TASK REQUIREMENTS → Collect every line in the items below that contains the word "Comédia".

SOURCE MATERIAL →
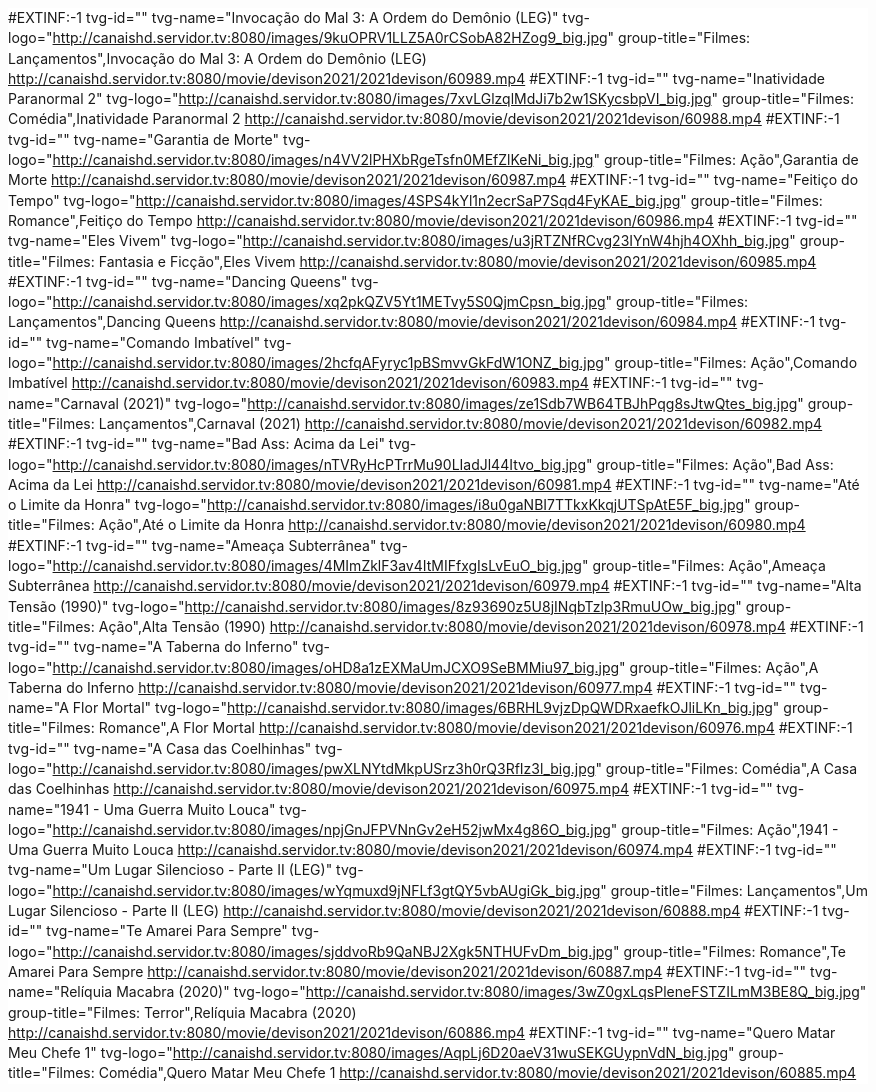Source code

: #EXTINF:-1 tvg-id="" tvg-name="Invocação do Mal 3: A Ordem do Demônio (LEG)" tvg-logo="http://canaishd.servidor.tv:8080/images/9kuOPRV1LLZ5A0rCSobA82HZog9_big.jpg" group-title="Filmes: Lançamentos",Invocação do Mal 3: A Ordem do Demônio (LEG)
http://canaishd.servidor.tv:8080/movie/devison2021/2021devison/60989.mp4
#EXTINF:-1 tvg-id="" tvg-name="Inatividade Paranormal 2" tvg-logo="http://canaishd.servidor.tv:8080/images/7xvLGlzqlMdJi7b2w1SKycsbpVI_big.jpg" group-title="Filmes: Comédia",Inatividade Paranormal 2
http://canaishd.servidor.tv:8080/movie/devison2021/2021devison/60988.mp4
#EXTINF:-1 tvg-id="" tvg-name="Garantia de Morte" tvg-logo="http://canaishd.servidor.tv:8080/images/n4VV2lPHXbRgeTsfn0MEfZlKeNi_big.jpg" group-title="Filmes: Ação",Garantia de Morte
http://canaishd.servidor.tv:8080/movie/devison2021/2021devison/60987.mp4
#EXTINF:-1 tvg-id="" tvg-name="Feitiço do Tempo" tvg-logo="http://canaishd.servidor.tv:8080/images/4SPS4kYl1n2ecrSaP7Sqd4FyKAE_big.jpg" group-title="Filmes: Romance",Feitiço do Tempo
http://canaishd.servidor.tv:8080/movie/devison2021/2021devison/60986.mp4
#EXTINF:-1 tvg-id="" tvg-name="Eles Vivem" tvg-logo="http://canaishd.servidor.tv:8080/images/u3jRTZNfRCvg23IYnW4hjh4OXhh_big.jpg" group-title="Filmes: Fantasia e Ficção",Eles Vivem
http://canaishd.servidor.tv:8080/movie/devison2021/2021devison/60985.mp4
#EXTINF:-1 tvg-id="" tvg-name="Dancing Queens" tvg-logo="http://canaishd.servidor.tv:8080/images/xq2pkQZV5Yt1METvy5S0QjmCpsn_big.jpg" group-title="Filmes: Lançamentos",Dancing Queens
http://canaishd.servidor.tv:8080/movie/devison2021/2021devison/60984.mp4
#EXTINF:-1 tvg-id="" tvg-name="Comando Imbatível" tvg-logo="http://canaishd.servidor.tv:8080/images/2hcfqAFyryc1pBSmvvGkFdW1ONZ_big.jpg" group-title="Filmes: Ação",Comando Imbatível
http://canaishd.servidor.tv:8080/movie/devison2021/2021devison/60983.mp4
#EXTINF:-1 tvg-id="" tvg-name="Carnaval (2021)" tvg-logo="http://canaishd.servidor.tv:8080/images/ze1Sdb7WB64TBJhPqg8sJtwQtes_big.jpg" group-title="Filmes: Lançamentos",Carnaval (2021)
http://canaishd.servidor.tv:8080/movie/devison2021/2021devison/60982.mp4
#EXTINF:-1 tvg-id="" tvg-name="Bad Ass: Acima da Lei" tvg-logo="http://canaishd.servidor.tv:8080/images/nTVRyHcPTrrMu90LIadJl44Itvo_big.jpg" group-title="Filmes: Ação",Bad Ass: Acima da Lei
http://canaishd.servidor.tv:8080/movie/devison2021/2021devison/60981.mp4
#EXTINF:-1 tvg-id="" tvg-name="Até o Limite da Honra" tvg-logo="http://canaishd.servidor.tv:8080/images/i8u0gaNBI7TTkxKkqjUTSpAtE5F_big.jpg" group-title="Filmes: Ação",Até o Limite da Honra
http://canaishd.servidor.tv:8080/movie/devison2021/2021devison/60980.mp4
#EXTINF:-1 tvg-id="" tvg-name="Ameaça Subterrânea" tvg-logo="http://canaishd.servidor.tv:8080/images/4MImZklF3av4ItMIFfxgIsLvEuO_big.jpg" group-title="Filmes: Ação",Ameaça Subterrânea
http://canaishd.servidor.tv:8080/movie/devison2021/2021devison/60979.mp4
#EXTINF:-1 tvg-id="" tvg-name="Alta Tensão (1990)" tvg-logo="http://canaishd.servidor.tv:8080/images/8z93690z5U8jINqbTzlp3RmuUOw_big.jpg" group-title="Filmes: Ação",Alta Tensão (1990)
http://canaishd.servidor.tv:8080/movie/devison2021/2021devison/60978.mp4
#EXTINF:-1 tvg-id="" tvg-name="A Taberna do Inferno" tvg-logo="http://canaishd.servidor.tv:8080/images/oHD8a1zEXMaUmJCXO9SeBMMiu97_big.jpg" group-title="Filmes: Ação",A Taberna do Inferno
http://canaishd.servidor.tv:8080/movie/devison2021/2021devison/60977.mp4
#EXTINF:-1 tvg-id="" tvg-name="A Flor Mortal" tvg-logo="http://canaishd.servidor.tv:8080/images/6BRHL9vjzDpQWDRxaefkOJliLKn_big.jpg" group-title="Filmes: Romance",A Flor Mortal
http://canaishd.servidor.tv:8080/movie/devison2021/2021devison/60976.mp4
#EXTINF:-1 tvg-id="" tvg-name="A Casa das Coelhinhas" tvg-logo="http://canaishd.servidor.tv:8080/images/pwXLNYtdMkpUSrz3h0rQ3RfIz3l_big.jpg" group-title="Filmes: Comédia",A Casa das Coelhinhas
http://canaishd.servidor.tv:8080/movie/devison2021/2021devison/60975.mp4
#EXTINF:-1 tvg-id="" tvg-name="1941 - Uma Guerra Muito Louca" tvg-logo="http://canaishd.servidor.tv:8080/images/npjGnJFPVNnGv2eH52jwMx4g86O_big.jpg" group-title="Filmes: Ação",1941 - Uma Guerra Muito Louca
http://canaishd.servidor.tv:8080/movie/devison2021/2021devison/60974.mp4
#EXTINF:-1 tvg-id="" tvg-name="Um Lugar Silencioso - Parte II (LEG)" tvg-logo="http://canaishd.servidor.tv:8080/images/wYqmuxd9jNFLf3gtQY5vbAUgiGk_big.jpg" group-title="Filmes: Lançamentos",Um Lugar Silencioso - Parte II (LEG)
http://canaishd.servidor.tv:8080/movie/devison2021/2021devison/60888.mp4
#EXTINF:-1 tvg-id="" tvg-name="Te Amarei Para Sempre" tvg-logo="http://canaishd.servidor.tv:8080/images/sjddvoRb9QaNBJ2Xgk5NTHUFvDm_big.jpg" group-title="Filmes: Romance",Te Amarei Para Sempre
http://canaishd.servidor.tv:8080/movie/devison2021/2021devison/60887.mp4
#EXTINF:-1 tvg-id="" tvg-name="Relíquia Macabra (2020)" tvg-logo="http://canaishd.servidor.tv:8080/images/3wZ0gxLqsPleneFSTZILmM3BE8Q_big.jpg" group-title="Filmes: Terror",Relíquia Macabra (2020)
http://canaishd.servidor.tv:8080/movie/devison2021/2021devison/60886.mp4
#EXTINF:-1 tvg-id="" tvg-name="Quero Matar Meu Chefe 1" tvg-logo="http://canaishd.servidor.tv:8080/images/AqpLj6D20aeV31wuSEKGUypnVdN_big.jpg" group-title="Filmes: Comédia",Quero Matar Meu Chefe 1
http://canaishd.servidor.tv:8080/movie/devison2021/2021devison/60885.mp4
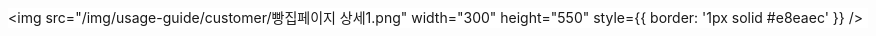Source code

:   <img src="/img/usage-guide/customer/빵집페이지 상세1.png" width="300" height="550" style={{ border: '1px solid #e8eaec' }} />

FINAL ANSWER →
#EXTINF:-1 tvg-id="" tvg-name="Inatividade Paranormal 2" tvg-logo="http://canaishd.servidor.tv:8080/images/7xvLGlzqlMdJi7b2w1SKycsbpVI_big.jpg" group-title="Filmes: Comédia",Inatividade Paranormal 2
#EXTINF:-1 tvg-id="" tvg-name="A Casa das Coelhinhas" tvg-logo="http://canaishd.servidor.tv:8080/images/pwXLNYtdMkpUSrz3h0rQ3RfIz3l_big.jpg" group-title="Filmes: Comédia",A Casa das Coelhinhas
#EXTINF:-1 tvg-id="" tvg-name="Quero Matar Meu Chefe 1" tvg-logo="http://canaishd.servidor.tv:8080/images/AqpLj6D20aeV31wuSEKGUypnVdN_big.jpg" group-title="Filmes: Comédia",Quero Matar Meu Chefe 1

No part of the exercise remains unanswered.